All that glittering gold did nothing to save the websites, however. Yahoo shuttered GeoCities in 2009, whereas AltaVista lasted all the way until July of this year before its digital demise. (This doesn’t bode well for Katie Couric.)
AltaVista’s homepage simply redirects to the Yahoo Search page now, but if you want to bask in the craptacular design of the dial-up Web, check out the One Terabyte of Kilobyte Age Photo Op Tumblr feed, which posts random screenshots of GeoCities websites culled from the 900GB torrent of all the GeoCities webpages ever created.
Oh, BonziBuddy. Sure, you were nothing more than a purple, pokable, pleasantry-spouting gorilla, but dammit, every time you called my name and cracked a lame joke, it made computers seem magical.
Unfortunately, the carefree façade harbored a deeper, darker secret. For all his wisecracks and interesting facts, BonziBuddy was little more than an amusing (annoying?) adware peddler, and one that could hijack your Internet Explorer homepage, at that. Antivirus makers began putting the kibosh on BonziBuddy installations, and in 2004 the FTC ordered the company behind the gorilla to pay $75,000 in fines for collecting data from minors.
Shortly thereafter, BonziBuddy was killed, and despite my warm memories of the grape gorilla, the computing world is a better place in his absence.
Long before Netflix and smart sets, Web TV carved itself a niche as a set-top box that brought the Net to your boob tube, complete with a Web browser, a 33.3-kbps modem, and a bundled keyboard. Less than a year after its September 1996 launch, Microsoft bought the company for half a million bucks.

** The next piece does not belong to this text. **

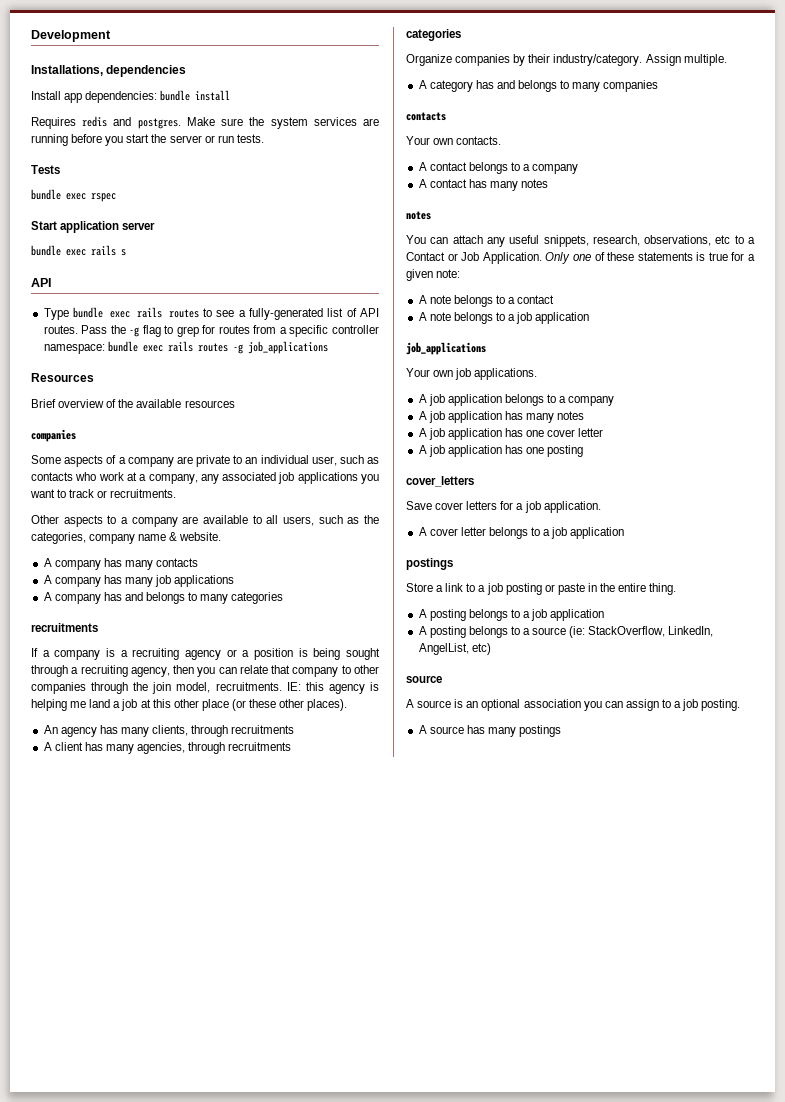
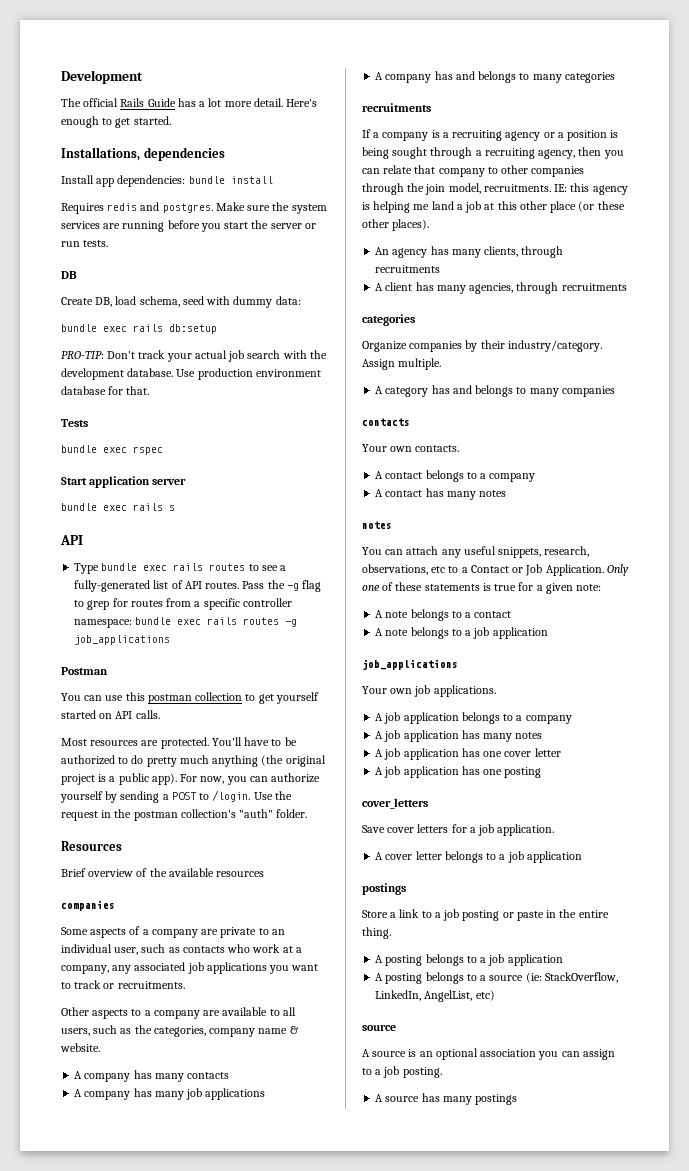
(111, 36) none -> [61,98,318,107] [61,116,171,128] // The official Rails Guide has a lot more detail. Here's enough to get started.
(264, 138) none -> [61,271,77,279] [61,296,301,308] [61,324,217,334] [61,350,327,362] [61,368,321,380] [61,386,150,395] // DB // Create DB, load schema, seed with dummy data: // bundle exec rails db:setup // PRO-TIP: Don't track your actual job search with the development database. Use production environment database for that.
(328, 347) none -> [61,667,108,675] [61,692,319,704] [61,710,160,719] [61,737,297,749] [61,755,326,767] [61,773,321,785] [60,790,292,803] [61,809,308,821] // Postman // You can use this postman collection to get yourself started on API calls. // Most resources are protected. You'll have to be authorized to do pretty much anything (the original project is a public app). For now, you can authorize yourself by sending a POST to /login. Use the request in the postman collection's "auth" folder.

The concept never really caught on with the mainstream, however, and Microsoft’s Xbox line of gaming consoles eventually emerged as the company’s flagship foray into the living room. Microsoft rechristened WebTV as MSN TV mere months before the launch of the original Xbox in 2001. Then, in July of this year, Microsoft announced it would be eliminating MSN TV completely—just months after the company unveiled the Xbox One and its slew of TV-friendly features. In a case of bittersweet synchronicity, the announcement came on the same day that Yahoo shuttered AltaVista. MSN TV shut down for good on September 30.
But look on the bright side: If you long for a 1990s-era service to keep connected, you can still turn to the propped-up corpses of Netscape and CompuServe. They’re all that’s left (barely) of a once-exalted cohort.